___ EXCERPTED PASSAGE ___
I would have to agree on a piss poor shot selection. I am by far not the perfect archer but, I know when to shoot and when not too. Nice deer though.


----------



## aaronious45 (Dec 15, 2011)

You found my deer! I forgot my bow but did have my arrows so I decided to hunt anyways..when this big buck walked out I threw my arrow at it seeing that throw darts regularly I thought I had a chance...
Kidding...one reason I disagree with bow hunting..


----------



## Flatspro (Oct 3, 2007)

Wirelessly posted

That's just bad shot selection with what appears to be a under poundage bow!


----------



## Collard (Oct 23, 2007)

Cool


----------



## MULLET HUNTER (Oct 3, 2007)

Good ending to a bad shot... I would have played it differently though, at least til I found out who the arrow belonged to... Now they will never come forward...


----------



## PanhandleBob (Mar 16, 2011)

First...not my deer, a friend shot it. We have been after this buck since early November when it started showing up on trail cams on our property.

Things happen, deflections and such...but after seeing the deer and looking at the arrow, I can't imagine anything other than terrible shot selection...no way, no how...just can't see it.


----------



## HisName (Nov 29, 2009)

good job , glad he is out of his misery and another reason I dont bow hunt.


----------



## Emerald Ghost (Mar 11, 2008)

Thanks for sharing , Bob. 
This is not a fun / happy topic but needs to be discussed.
EVERY deer deserves your best preparation, practice, and discipline. 
Doesn't look that arrow had much kinetic energy.............. my .02


----------



## PanhandleBob (Mar 16, 2011)

A bow is no less deadly than a gun....ANY weapon used stupidly will have bad results...see picture above


----------



## ABailey (May 25, 2010)
___
▶ [TASK A]: In the records, change "oceánu" to "moře" in everything from the line containing "zimě se pohybují" down to the line containing "Klima amazonského regionu", and output only those lines.
The records are unrelated to the bow-hunting thread.
___ DATASET RECORDS ___
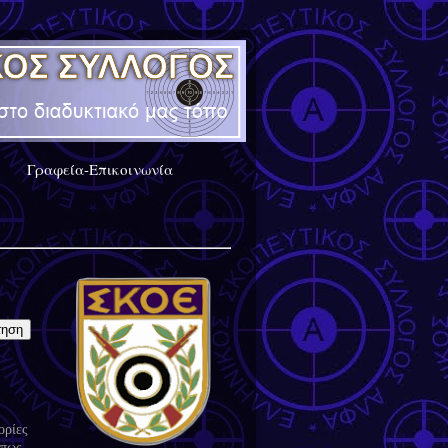
Γραφεία-Επικοινωνία
ορίες
 πως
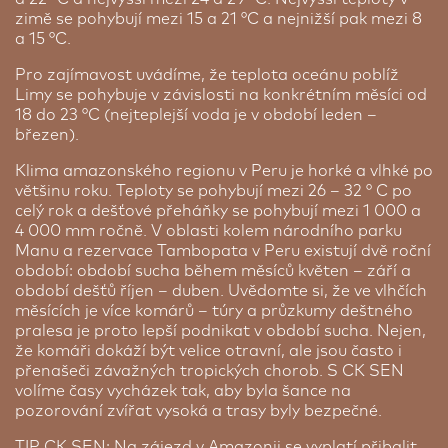
zimě se pohybují mezi 15 a 21 °C a nejnižší pak mezi 8
a 15 °C.
Pro zajímavost uvádíme, že teplota oceánu poblíž
Limy se pohybuje v závislosti na konkrétním měsíci od
18 do 23 °C (nejteplejší voda je v období leden –
březen).
Klima amazonského regionu v Peru je horké a vlhké po
většinu roku. Teploty se pohybují mezi 26 – 32 ° C po
celý rok a dešťové přeháňky se pohybují mezi 1 000 a
4 000 mm ročně. V oblasti kolem národního parku
Manu a rezervace Tambopata v Peru existují dvě roční
období: období sucha během měsíců květen – září a
období dešťů říjen – duben. Uvědomte si, že ve vlhčích
měsících je více komárů – túry a průzkumy deštného
pralesa je proto lepší podnikat v období sucha. Nejen,
že komáři dokáží být velice otravní, ale jsou často i
přenašeči závažných tropických chorob. S CK SEN
volíme časy vycházek tak, aby byla šance na
pozorování zvířat vysoká a trasy byly bezpečné.
TIP CK SEN: Na zájezd v Amazonii se vyplatí přibalit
___
▶ [TASK B]:
Answer these questions from the bow-hunting thread:
(i) According to PanhandleBob, who shot the deer?
(ii) Since when had they been after the buck?
(iii) What does Flatspro say the bow appears to be?

▶ [WORKED SOLUTION A]:
zimě se pohybují mezi 15 a 21 °C a nejnižší pak mezi 8
a 15 °C.
Pro zajímavost uvádíme, že teplota moře poblíž
Limy se pohybuje v závislosti na konkrétním měsíci od
18 do 23 °C (nejteplejší voda je v období leden –
březen).
Klima amazonského regionu v Peru je horké a vlhké po

▶ [WORKED SOLUTION B]:
(i) A friend.
(ii) Since early November, when it started showing up on trail cams on their property.
(iii) Under poundage.